German Schmalz is rendered animal fat and Griebenschmalz is rendered animal fat to which cracklings have been added. Pork is the most common schmalz in Germany and other parts of Europe (it is known as smalec in Poland), while schmalz made from chicken or goose fat is the most common among Ashkenazi Jews.

Schmalz, also written as schmaltz and shmalz, is most often used as a bread spread, instead of butter. While it sounds strange to the uninitiated, a layer of schmalz, sprinkled with salt on top of fresh, German bread is heavenly. Schmalz is used in a multitude of ways in the German kitchen. It is layered over potted meats, stirred into cabbage dishes, and used for browning onions.
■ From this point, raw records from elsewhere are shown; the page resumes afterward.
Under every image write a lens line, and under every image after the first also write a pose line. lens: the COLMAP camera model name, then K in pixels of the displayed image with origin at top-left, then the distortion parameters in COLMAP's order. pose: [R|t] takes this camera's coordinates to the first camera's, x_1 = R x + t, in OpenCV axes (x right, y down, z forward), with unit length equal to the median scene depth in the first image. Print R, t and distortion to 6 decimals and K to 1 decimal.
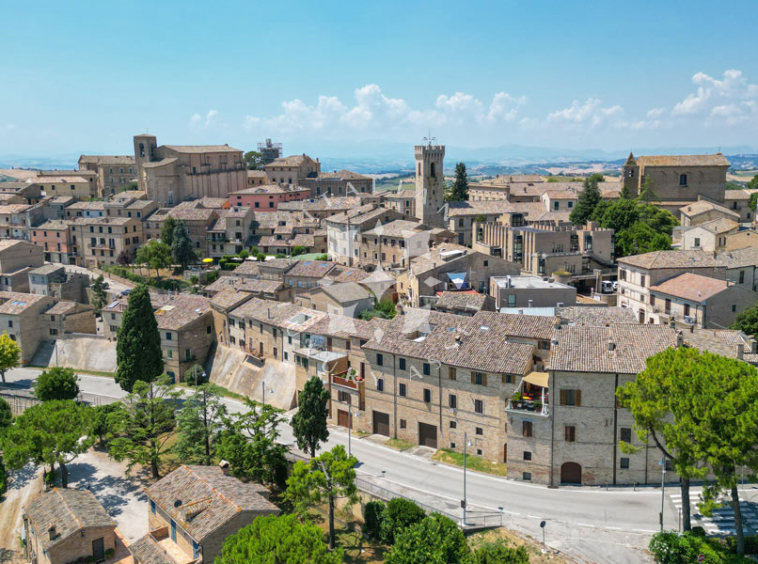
lens RADIAL K [[696.6, 0, 410.4], [0, 696.6, 257.4], [0, 0, 1]] dist [0.094355, -0.078350]
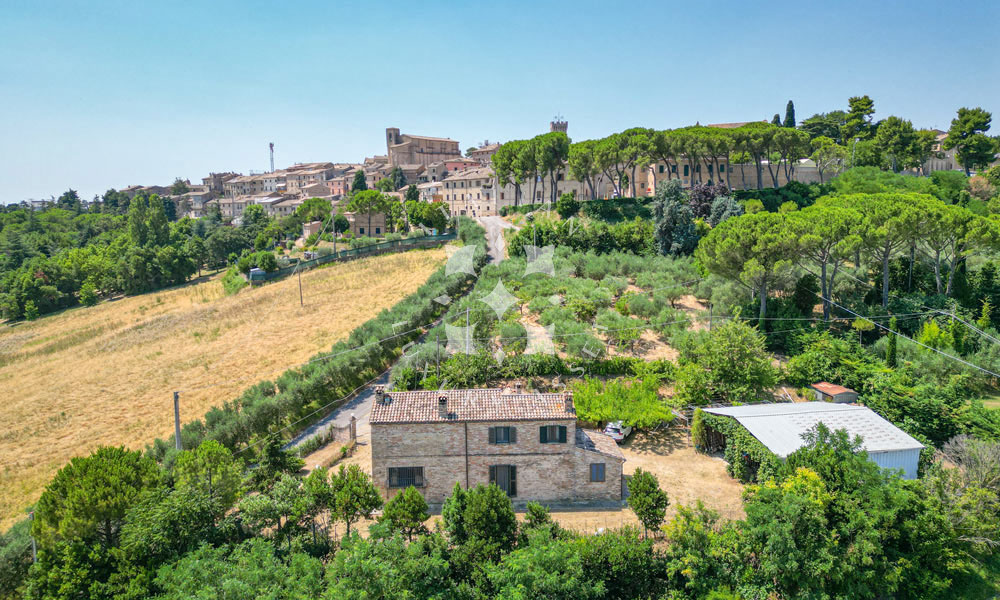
lens RADIAL K [[696.1, 0, 500.0], [0, 696.1, 300.0], [0, 0, 1]] dist [0.078467, -0.074070]
pose [[0.961162, 0.030794, -0.274261, 0.654954], [-0.031760, 0.999495, 0.000921, 0.448523], [0.274150, 0.007826, 0.961655, -0.963610]]
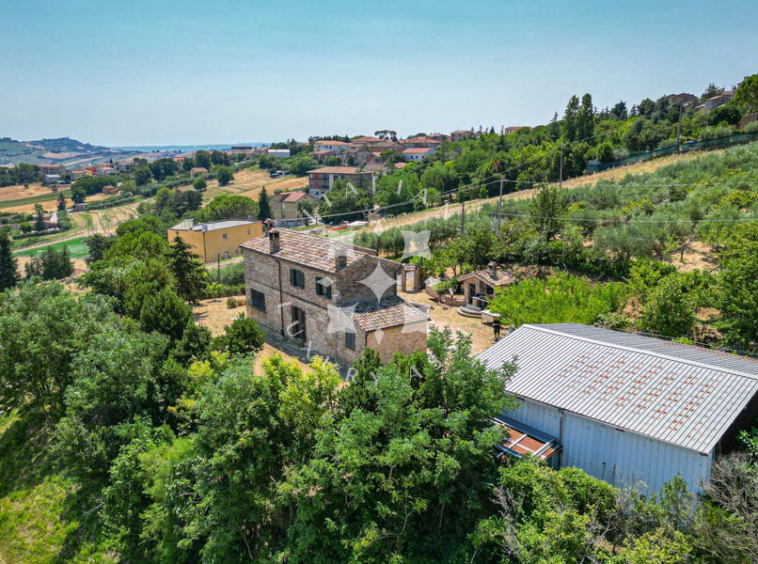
lens RADIAL K [[655.3, 0, 381.7], [0, 655.3, 313.0], [0, 0, 1]] dist [0.086489, -0.105854]
pose [[0.304812, 0.248687, -0.919372, 0.980078], [-0.119131, 0.967682, 0.222258, 0.457235], [0.944933, 0.041779, 0.324588, -0.580151]]
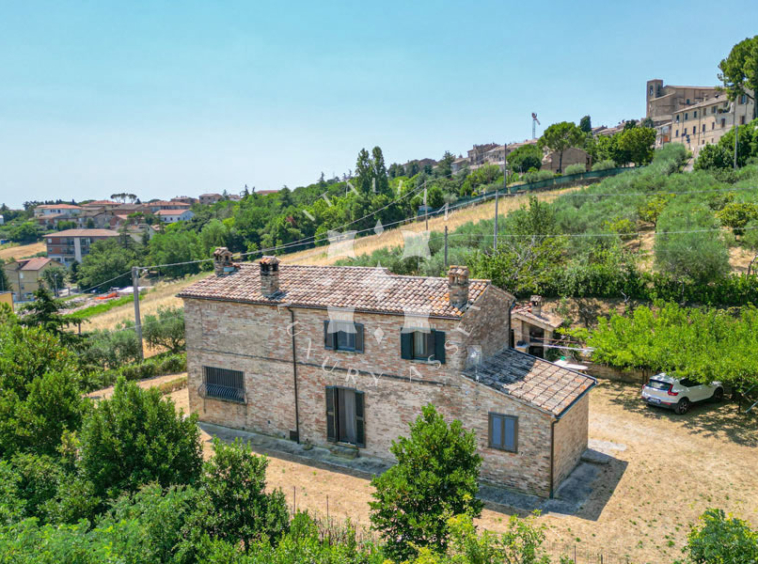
lens RADIAL K [[655.3, 0, 381.7], [0, 655.3, 313.0], [0, 0, 1]] dist [0.086489, -0.105854]
pose [[0.650620, 0.120156, -0.749837, 0.731416], [-0.087060, 0.992695, 0.083532, 0.512113], [0.754397, 0.010933, 0.656328, -0.648522]]
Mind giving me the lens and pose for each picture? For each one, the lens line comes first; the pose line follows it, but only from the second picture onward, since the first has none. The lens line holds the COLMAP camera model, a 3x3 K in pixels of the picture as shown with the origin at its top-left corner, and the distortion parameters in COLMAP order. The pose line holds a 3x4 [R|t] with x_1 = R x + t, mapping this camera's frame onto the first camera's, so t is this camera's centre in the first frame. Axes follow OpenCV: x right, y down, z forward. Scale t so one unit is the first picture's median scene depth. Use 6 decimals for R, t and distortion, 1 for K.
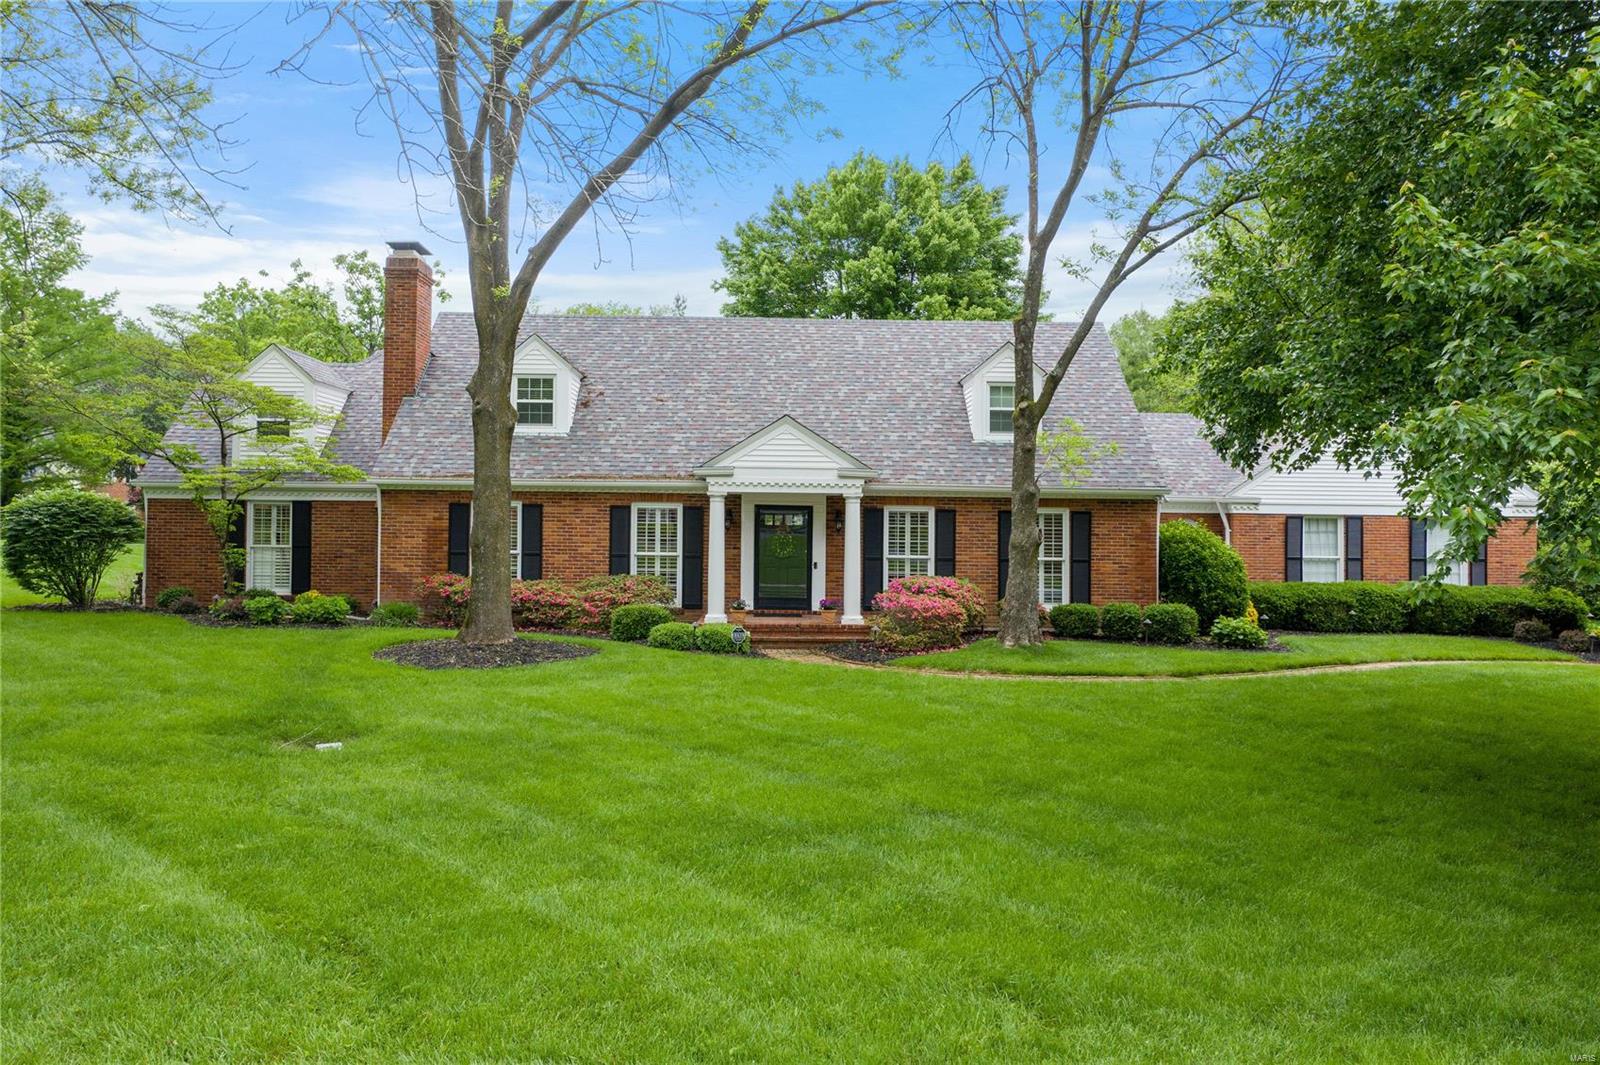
lens RADIAL K [[1266.4, 0, 800.0], [0, 1266.4, 532.5], [0, 0, 1]] dist [-0.007284, -0.006017]
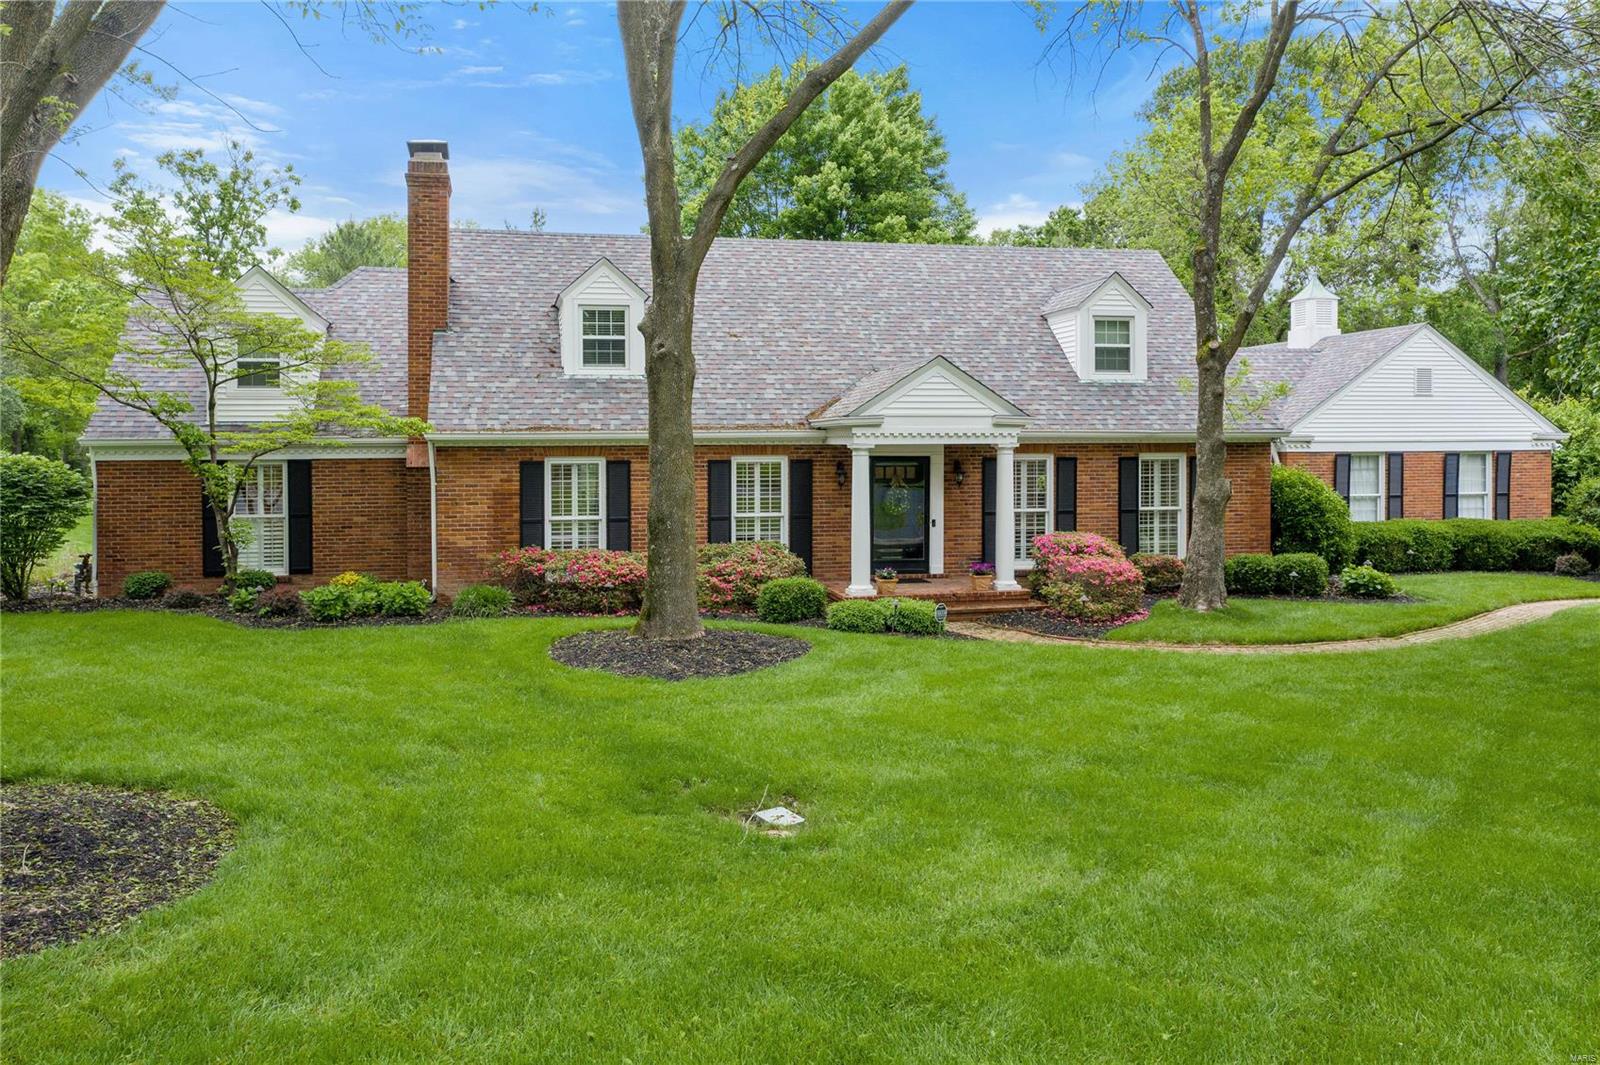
lens RADIAL K [[1306.1, 0, 799.7], [0, 1306.1, 502.4], [0, 0, 1]] dist [-0.003189, 0.003959]
pose [[0.979986, -0.025135, 0.197473, -0.252242], [0.018419, 0.999190, 0.035776, -0.022353], [-0.198212, -0.031423, 0.979655, 0.116570]]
Often eaten with the cracklings left in, when it is known as griebenschmalz, schmalz can be flavored with apples and onions as well.
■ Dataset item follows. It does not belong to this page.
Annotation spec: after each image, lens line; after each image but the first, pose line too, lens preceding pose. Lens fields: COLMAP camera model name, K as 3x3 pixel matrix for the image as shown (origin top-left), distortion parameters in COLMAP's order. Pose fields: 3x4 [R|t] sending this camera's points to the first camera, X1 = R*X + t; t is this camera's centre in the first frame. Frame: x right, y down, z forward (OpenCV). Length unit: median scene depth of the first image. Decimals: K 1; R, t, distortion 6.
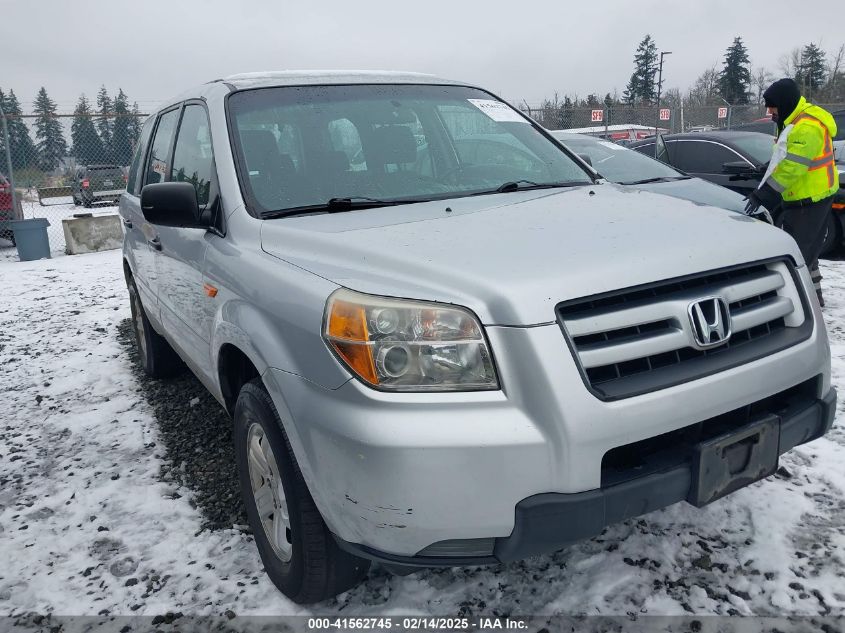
lens RADIAL K [[673.8, 0, 422.5], [0, 673.8, 316.5], [0, 0, 1]] dist [0.006426, 0.004292]
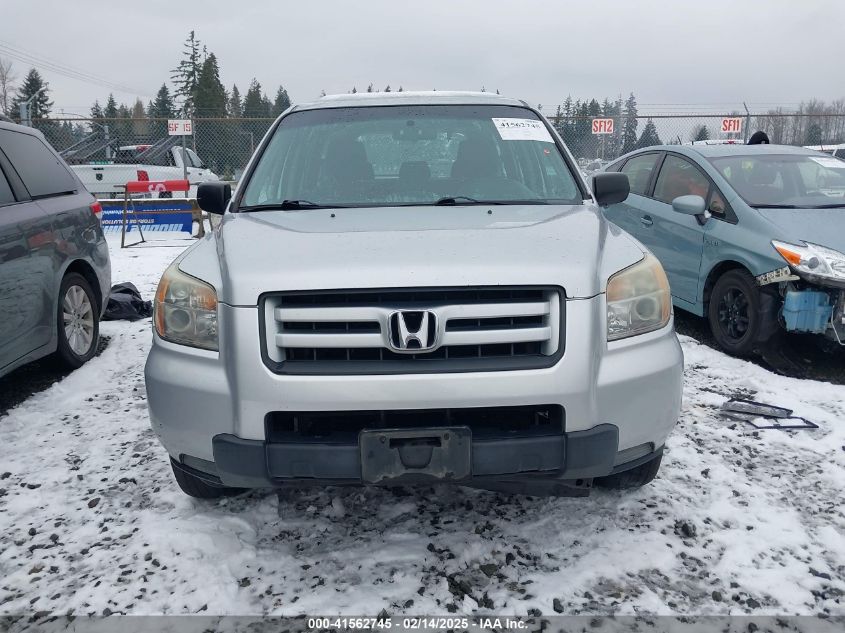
lens RADIAL K [[665.9, 0, 421.5], [0, 665.9, 298.8], [0, 0, 1]] dist [0.121796, -0.161763]
pose [[0.877428, 0.138692, -0.459221, 0.763116], [-0.147302, 0.988941, 0.017226, -0.053844], [0.456532, 0.052530, 0.888155, -0.002223]]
Schmalz is better than bacon fat for many things because it does not add salt to a dish. While high-quality schmalz and griebenschmalz can be purchased in Europe, it is harder to find in the U.S. You can make your own schmalz with a little time and a few pounds of pork fat, by following this recipe.

What You'll Need

  • 2 pounds fat trimmings from pork
  • 1 apple (optional)
  • 1 onion (optional)
  • Salt (optional)

How to Make It

    1. Cut fat trimmings into small pieces (1/4 inch square). They may still have a little meat on them. Place them in a large skillet over low to medium heat. You may use a lid at any time to help them heat up. Do not use a non-stick pan.
    2. Heat and stir until the trimming start to melt. Continue to heat and stir for an hour or more, until the pieces turn into brown cracklings (Grieben).
    3. If you are adding the apple and onion, peel both, chop fine and add at this time. Keep cooking the fat until the apple starts to turn golden brown, 15 minutes or more. You may add salt if you wish, but it is usual to salt the dish or bread just before consumption.
    4. Pour into a crock, do not use glass as the hot fat could burst it. If you would like smooth Schmalz, pour it through a sieve or even cheesecloth, to remove all browned bits. Cool completely.
    5. Keep the lard in a cool spot. It will keep for many weeks.
    6. If you don't combine the cracklings with the schmalz, you might want to save them to use in soups or bean pots. Freeze them in a plastic zipper bag about, patting down until the contents are about 1 inch thick. Then just break off what you need and return the rest to the freezer.